There is a minor single track road that turns off the B8025 to Tayvallich at the head of Loch Sween, and then follows the south-east shore of the loch to Castle Sween, and to Kilmory Knap Chapel. We suspect that very very few of those travelling this road take the turning for the short detour to the hamlet of Kilmichael of Inverlussa, and not just from the evidence of the strip of greenery growing along the centre of the road that leads there.
Kilmichael of Inverlussa comprises a scatter of houses, many now used as holiday lets, together with North Knapdale Parish Church. This is sometimes referred to as Kilmichael Of Inverlussa Parish Church, but we've simply gone for "Inverlussa Church" on the basis of the signboard describing it as such next to the gate into the churchyard.

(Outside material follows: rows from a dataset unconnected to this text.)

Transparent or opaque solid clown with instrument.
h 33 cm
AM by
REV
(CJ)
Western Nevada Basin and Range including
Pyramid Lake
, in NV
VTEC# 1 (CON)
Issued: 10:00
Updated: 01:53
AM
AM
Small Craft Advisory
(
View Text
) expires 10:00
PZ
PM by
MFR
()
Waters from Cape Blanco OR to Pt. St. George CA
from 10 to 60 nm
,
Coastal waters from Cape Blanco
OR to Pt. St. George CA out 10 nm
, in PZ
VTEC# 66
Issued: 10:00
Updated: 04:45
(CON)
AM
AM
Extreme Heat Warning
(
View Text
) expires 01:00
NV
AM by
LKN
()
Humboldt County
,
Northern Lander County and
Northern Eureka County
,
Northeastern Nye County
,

The church lies towards the top end of the hamlet, and it is possible to park on the broad verge beside the road before making your way into the churchyard. Externally, Inverlussa Church is not the most obviously attractive of churches. It is surprisingly large for the location, and imposingly square. The overall impression is not helped by what seems to be a fairly urgent need of a fresh coat of whitewash.
The interior of the church inevitably reflects the "square box" theme of the exterior, but the warm woodwork used for the pews and ceiling, and to line the lower parts of the walls, gives a much more welcoming feel. It still has the sense, however, of a church built for a different age, when the population of North Knapdale would have been very much larger than it is today. The upper level windows (those on the south wall are now blocked) around three walls of the church suggest that when it was originally built, the interior space was more fully used, with galleries around three sides, all focusing attention on a high level pulpit set between the two long windows on the north wall.
This turns out to be the case. The church was built in 1820, to a design produced by Edinburgh architect Alexander McDougall. The interior seems to have been realigned and the galleries removed at the end of the 1800s, and much of the woodwork you see today was installed in the late 1980s.
Although the church you see today is less than two centuries old, the history of Christianity in the area dates back considerably further. One obvious indication of this is the presence, against an interior wall at the back of the church, of a Christian cross slab dating back to the 700s and originally found within the churchyard. Meanwhile, still in the churchyard, there is at least one recumbent stone that looks as if it long predates the church, though encroaching moss makes the detail difficult to make out.
If this suggests that there was an earlier church on the site of the one built in 1820, then there is evidence nearby of an even older heritage. A quarter of a mile north of the church are the slight remains of an ancient chapel with, nearby, a spring that is referred to as "The Priest's Well".